Where a line holds the word "Development", copy it from the records.

[Stored items from a collection]
▬▬▬▬▬▬

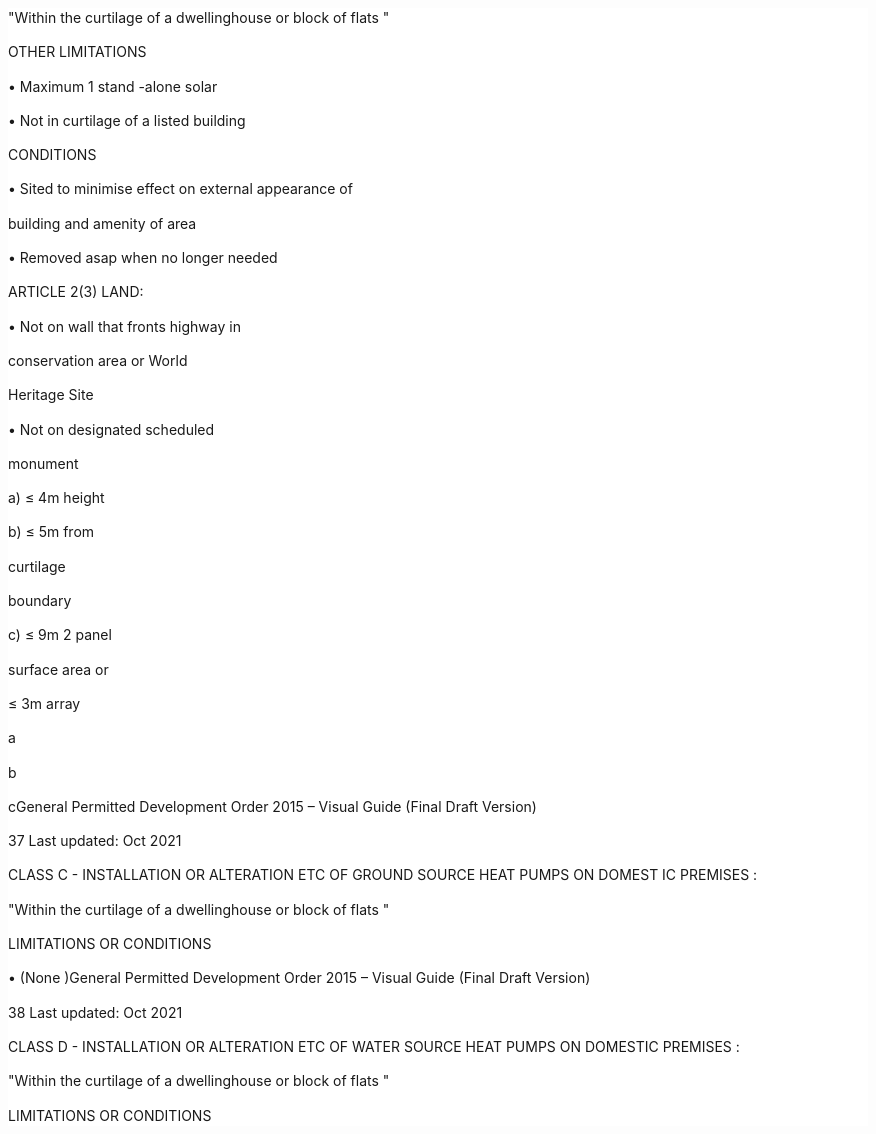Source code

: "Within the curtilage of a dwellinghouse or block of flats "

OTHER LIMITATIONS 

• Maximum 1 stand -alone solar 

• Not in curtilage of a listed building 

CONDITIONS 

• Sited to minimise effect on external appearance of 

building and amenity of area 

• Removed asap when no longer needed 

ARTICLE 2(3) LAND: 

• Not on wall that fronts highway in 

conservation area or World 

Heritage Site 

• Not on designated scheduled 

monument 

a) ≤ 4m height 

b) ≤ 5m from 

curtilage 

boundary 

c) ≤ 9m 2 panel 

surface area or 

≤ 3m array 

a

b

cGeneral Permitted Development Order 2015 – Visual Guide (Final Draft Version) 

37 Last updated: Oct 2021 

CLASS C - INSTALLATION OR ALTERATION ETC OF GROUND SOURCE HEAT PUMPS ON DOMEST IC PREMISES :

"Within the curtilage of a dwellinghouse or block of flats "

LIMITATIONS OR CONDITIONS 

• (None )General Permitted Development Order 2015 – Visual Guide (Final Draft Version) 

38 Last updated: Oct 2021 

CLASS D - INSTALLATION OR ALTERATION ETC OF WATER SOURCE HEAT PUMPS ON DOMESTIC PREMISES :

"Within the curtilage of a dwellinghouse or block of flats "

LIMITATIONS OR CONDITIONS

▬▬▬▬▬▬

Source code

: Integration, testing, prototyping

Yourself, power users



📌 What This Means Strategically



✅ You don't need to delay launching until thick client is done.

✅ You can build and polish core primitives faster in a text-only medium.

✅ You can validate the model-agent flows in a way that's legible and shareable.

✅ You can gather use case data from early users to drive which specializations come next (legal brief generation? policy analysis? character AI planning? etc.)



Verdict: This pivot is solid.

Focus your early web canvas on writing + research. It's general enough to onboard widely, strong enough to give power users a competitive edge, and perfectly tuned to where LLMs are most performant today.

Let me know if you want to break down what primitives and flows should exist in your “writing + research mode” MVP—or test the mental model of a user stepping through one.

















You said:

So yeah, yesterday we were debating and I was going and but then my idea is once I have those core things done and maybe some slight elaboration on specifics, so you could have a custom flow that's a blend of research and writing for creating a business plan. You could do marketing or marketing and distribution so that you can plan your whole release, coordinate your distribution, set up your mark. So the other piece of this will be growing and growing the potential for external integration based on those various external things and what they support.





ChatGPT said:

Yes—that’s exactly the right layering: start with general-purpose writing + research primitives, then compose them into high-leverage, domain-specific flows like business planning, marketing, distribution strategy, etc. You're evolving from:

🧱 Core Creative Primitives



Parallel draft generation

▬▬▬▬▬▬

TASK RESULT ::
cGeneral Permitted Development Order 2015 – Visual Guide (Final Draft Version) 
• (None )General Permitted Development Order 2015 – Visual Guide (Final Draft Version) 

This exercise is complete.